▶ **TASK DESCRIPTION**
Write out every line from the beginning of the records through the line containing "## 🎯 結論と推奨事項" as a numbered list, skipping any blank lines.

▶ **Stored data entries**

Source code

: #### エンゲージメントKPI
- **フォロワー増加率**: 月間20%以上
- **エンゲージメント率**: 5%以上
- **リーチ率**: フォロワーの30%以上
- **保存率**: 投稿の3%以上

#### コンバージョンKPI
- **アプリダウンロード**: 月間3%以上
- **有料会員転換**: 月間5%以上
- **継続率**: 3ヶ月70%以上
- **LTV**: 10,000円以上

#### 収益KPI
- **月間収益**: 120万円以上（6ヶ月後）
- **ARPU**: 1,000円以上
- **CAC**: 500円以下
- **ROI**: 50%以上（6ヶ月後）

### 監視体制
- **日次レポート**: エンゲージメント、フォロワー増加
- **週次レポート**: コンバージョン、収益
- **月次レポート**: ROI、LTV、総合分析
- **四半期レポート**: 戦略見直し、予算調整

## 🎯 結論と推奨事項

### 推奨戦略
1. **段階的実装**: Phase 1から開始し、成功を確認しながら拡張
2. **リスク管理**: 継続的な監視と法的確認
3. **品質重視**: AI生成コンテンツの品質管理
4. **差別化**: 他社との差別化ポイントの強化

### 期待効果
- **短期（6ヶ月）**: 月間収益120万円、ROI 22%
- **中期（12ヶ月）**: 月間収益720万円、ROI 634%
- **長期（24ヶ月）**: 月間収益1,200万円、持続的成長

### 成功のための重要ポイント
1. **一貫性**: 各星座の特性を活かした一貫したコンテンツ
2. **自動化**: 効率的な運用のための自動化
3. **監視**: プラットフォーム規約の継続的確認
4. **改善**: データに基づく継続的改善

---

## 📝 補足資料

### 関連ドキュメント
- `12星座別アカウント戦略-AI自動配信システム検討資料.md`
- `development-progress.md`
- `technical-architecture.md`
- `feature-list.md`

▶ **SOLVED PROBLEM**
1. Source code
2. : #### エンゲージメントKPI
3. - **フォロワー増加率**: 月間20%以上
4. - **エンゲージメント率**: 5%以上
5. - **リーチ率**: フォロワーの30%以上
6. - **保存率**: 投稿の3%以上
7. #### コンバージョンKPI
8. - **アプリダウンロード**: 月間3%以上
9. - **有料会員転換**: 月間5%以上
10. - **継続率**: 3ヶ月70%以上
11. - **LTV**: 10,000円以上
12. #### 収益KPI
13. - **月間収益**: 120万円以上（6ヶ月後）
14. - **ARPU**: 1,000円以上
15. - **CAC**: 500円以下
16. - **ROI**: 50%以上（6ヶ月後）
17. ### 監視体制
18. - **日次レポート**: エンゲージメント、フォロワー増加
19. - **週次レポート**: コンバージョン、収益
20. - **月次レポート**: ROI、LTV、総合分析
21. - **四半期レポート**: 戦略見直し、予算調整
22. ## 🎯 結論と推奨事項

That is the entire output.